§ **Zu erledigende Aufgaben**:
1 > Wiederhole aus dem Artikel über das Dresdner Gutachten wortgetreu den Abschnitt von „Von Markus Bernhardt“ bis einschließlich „Okt.) berichtet hatte.“.
2 > Fasse im Artikel über das Dresdner Gutachten den Absatz, der mit „Ein von Wolfgang Neskovic“ beginnt, als kurze Liste zusammen. Die wesentlichen Fakten müssen erhalten bleiben.

§ **Extrahierter Text**:
______

Gutachten stellt Verfahren gegen Nazigegner in Dresden in Frage. Medien und etablierte Politik zielen mit Hetzkampagne auf Antifaschisten

Von Markus Bernhardt *

Ein von Wolfgang Neskovic, dem Justitiar der Linksfraktion im Bundestag, in Auftrag gegebenes Gutachten kommt zu dem Schluß, daß die Ermittlungen der Dresdner Polizei und Justiz gegen Demonstranten, die sich im Februar 2011 und 2010 an Antinaziprotesten in Dresden beteiligt hatten, rechtswidrig sind. Grundlage für die Ermittlungen war ein angeblicher »Verstoß gegen das sächsische Versammlungsgesetz«. Das war im April dieses Jahres vom sächsischen Landesverfassungsgerichtshof aufgrund formaler Fehler rückwirkend ab Januar 2010 kassiert worden. Gegen ein ungültiges Gesetz könne somit auch nicht verstoßen werden, so der Tenor des Gutachtens, über das die taz in ihrer Dienstagausgabe (4. Okt.) berichtet hatte.

______

§ **Erfasste Daten**:
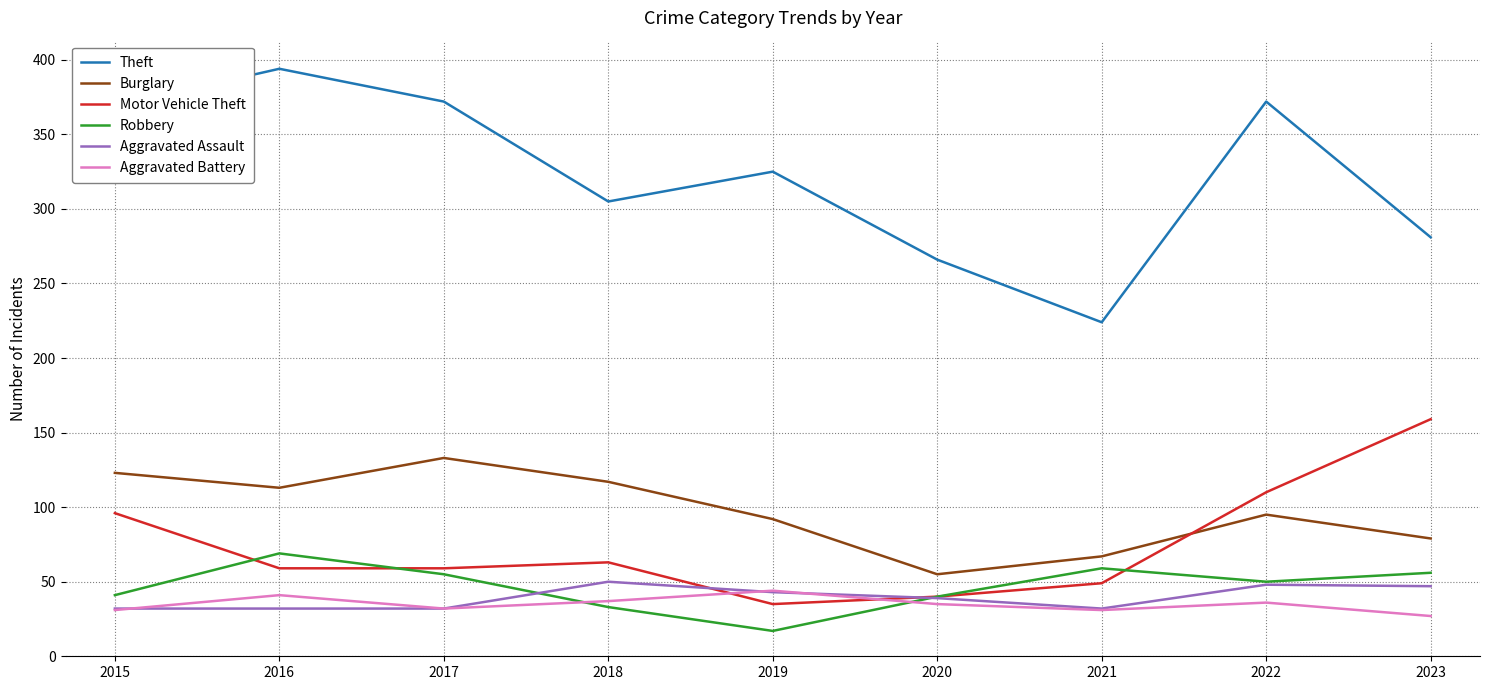

Is the value of Aggravated Assault at 2017 greater than the value of Theft at 2020?

No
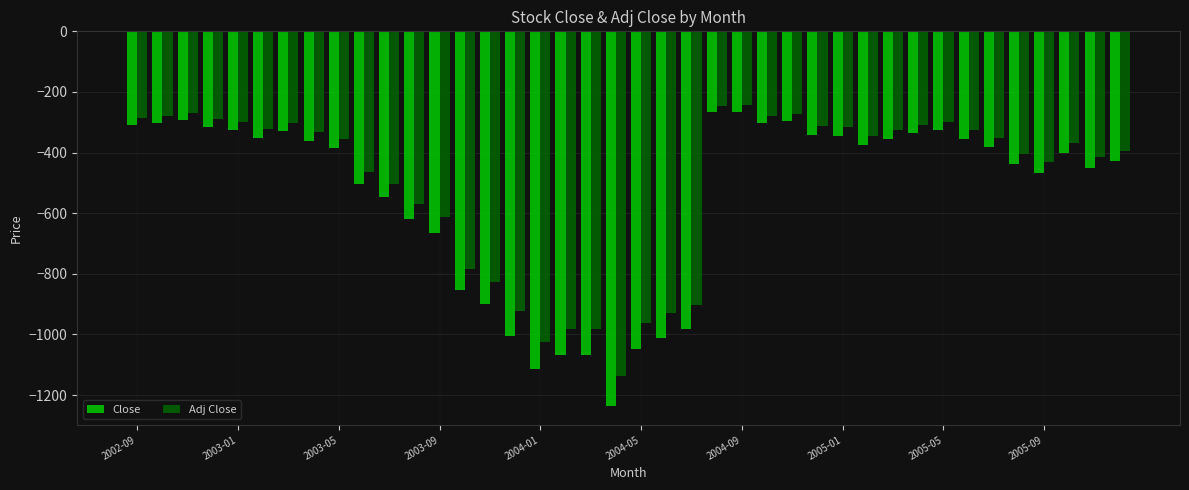

Which series has the widest spread of values?

Close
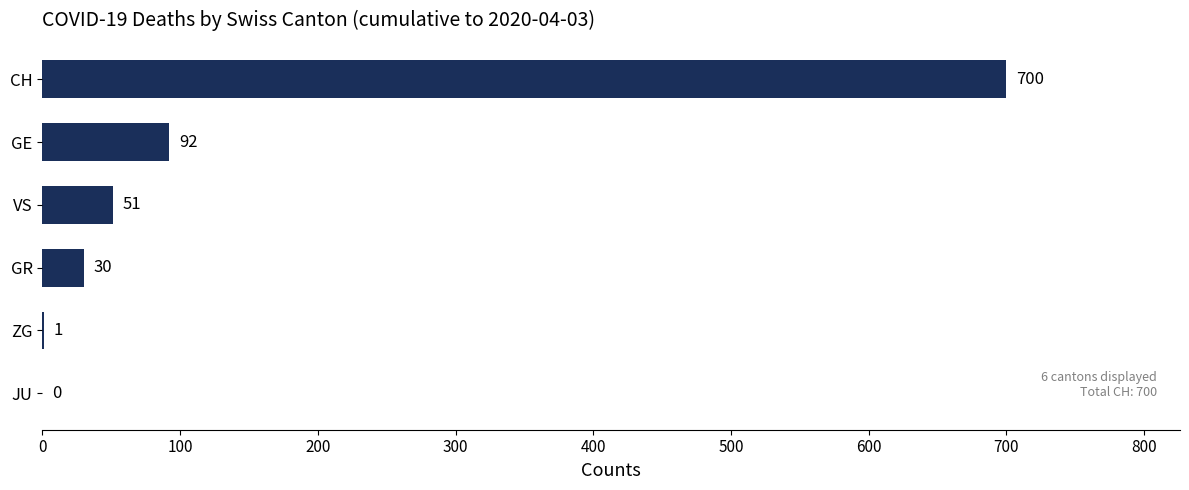

What is the greatest value displayed?

700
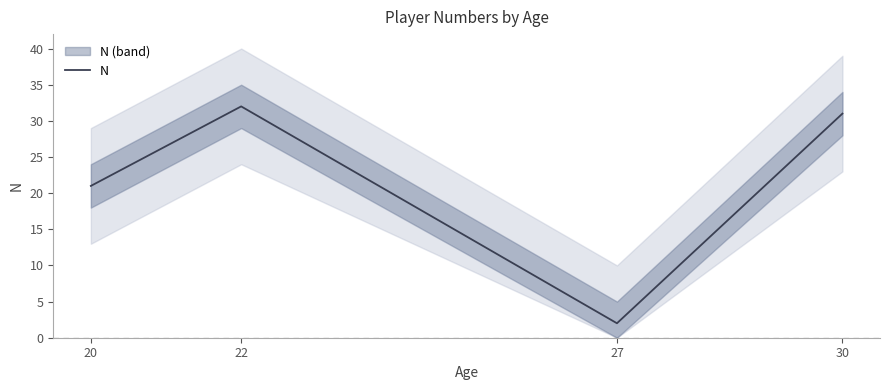

How many lines are shown in the chart?

1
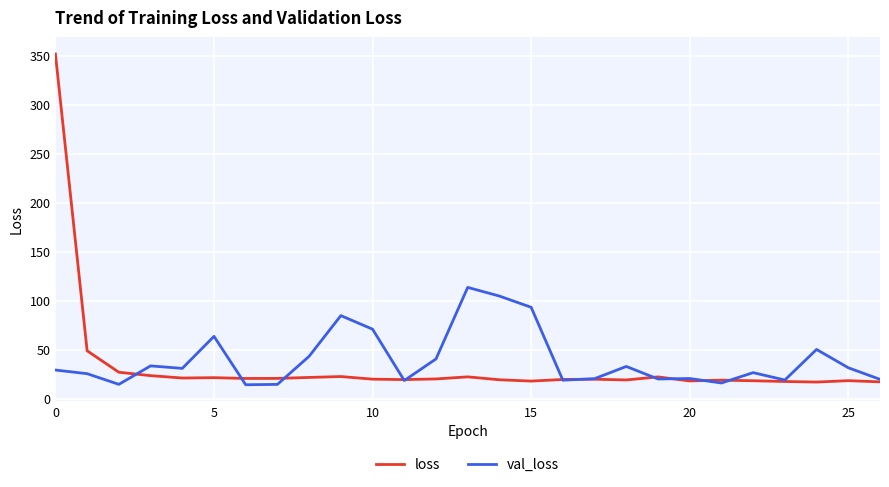

What is the maximum value shown in the chart?

351.7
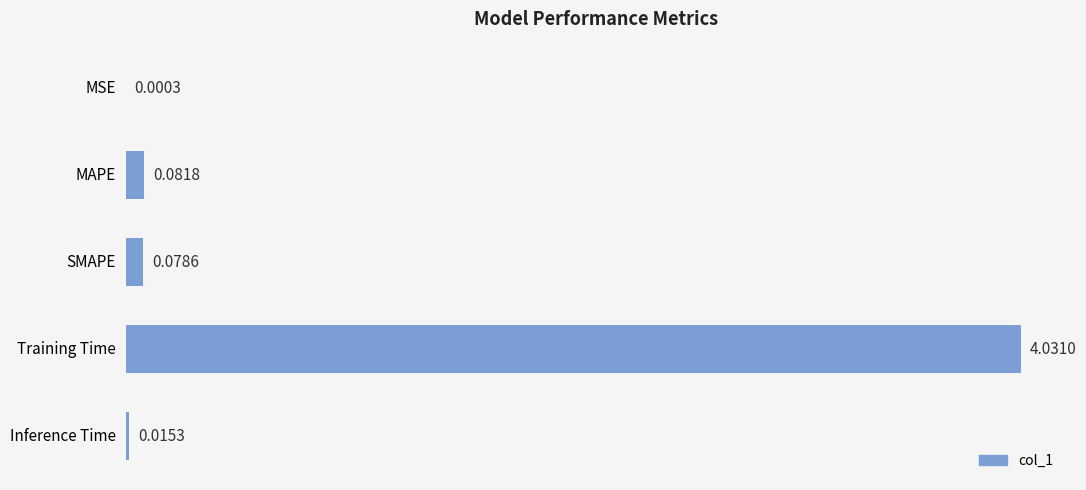

At which label is the value closest to 2?

MAPE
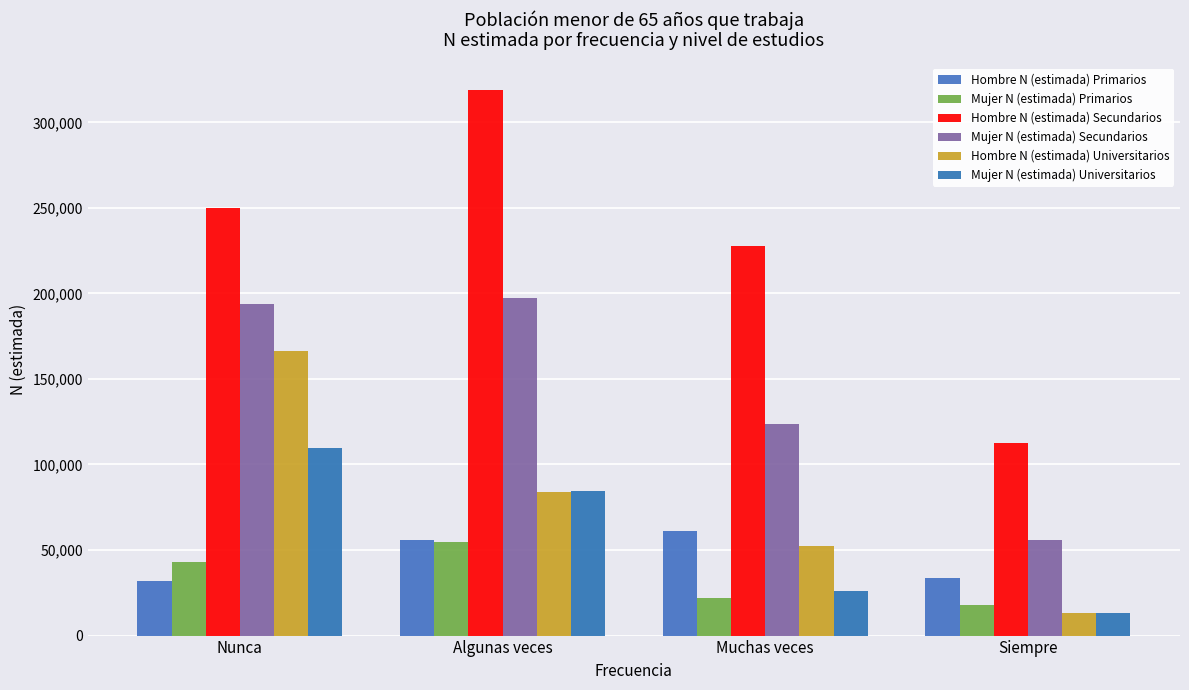

Is it true that Mujer N (estimada) Universitarios equals 109531 at Nunca?

True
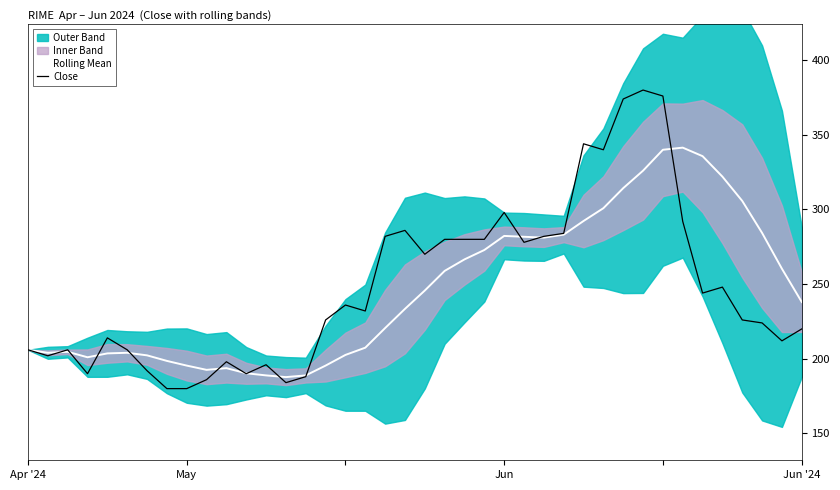

In Rolling Mean, how many points are higher than both neighbors (excluding endpoints)?

5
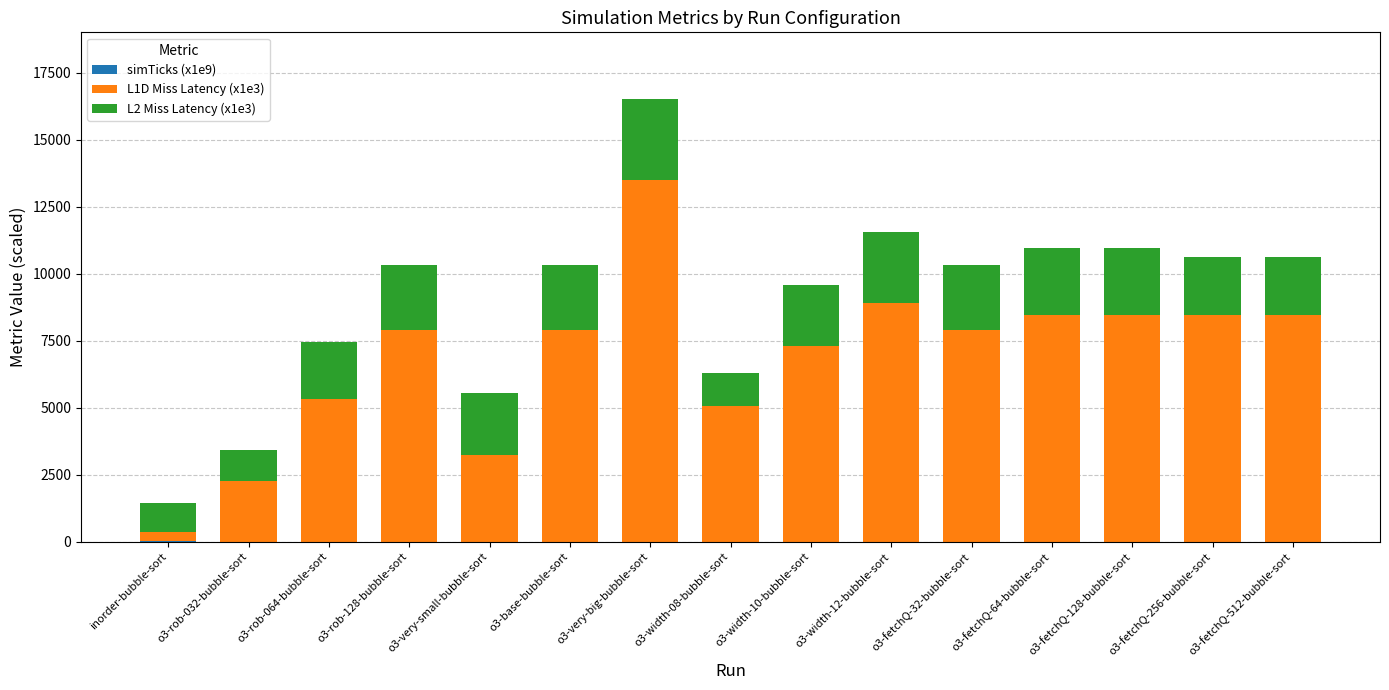

At which category is the sum across all series the highest?

o3-very-big-bubble-sort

______

§ **Liste der Lösungen**:
1 >
Von Markus Bernhardt *

Ein von Wolfgang Neskovic, dem Justitiar der Linksfraktion im Bundestag, in Auftrag gegebenes Gutachten kommt zu dem Schluß, daß die Ermittlungen der Dresdner Polizei und Justiz gegen Demonstranten, die sich im Februar 2011 und 2010 an Antinaziprotesten in Dresden beteiligt hatten, rechtswidrig sind. Grundlage für die Ermittlungen war ein angeblicher »Verstoß gegen das sächsische Versammlungsgesetz«. Das war im April dieses Jahres vom sächsischen Landesverfassungsgerichtshof aufgrund formaler Fehler rückwirkend ab Januar 2010 kassiert worden. Gegen ein ungültiges Gesetz könne somit auch nicht verstoßen werden, so der Tenor des Gutachtens, über das die taz in ihrer Dienstagausgabe (4. Okt.) berichtet hatte.

2 >
- Wolfgang Neskovic, Justitiar der Linksfraktion im Bundestag, hat ein Gutachten in Auftrag gegeben.
- Ergebnis: Die Ermittlungen der Dresdner Polizei und Justiz gegen Teilnehmer der Antinaziproteste in Dresden im Februar 2010 und 2011 sind rechtswidrig.
- Grundlage der Ermittlungen war ein angeblicher Verstoß gegen das sächsische Versammlungsgesetz.
- Der sächsische Landesverfassungsgerichtshof hat dieses Gesetz im April dieses Jahres wegen formaler Fehler rückwirkend ab Januar 2010 kassiert.
- Tenor des Gutachtens: Gegen ein ungültiges Gesetz kann man nicht verstoßen.
- Die taz berichtete in ihrer Dienstagausgabe vom 4. Oktober über das Gutachten.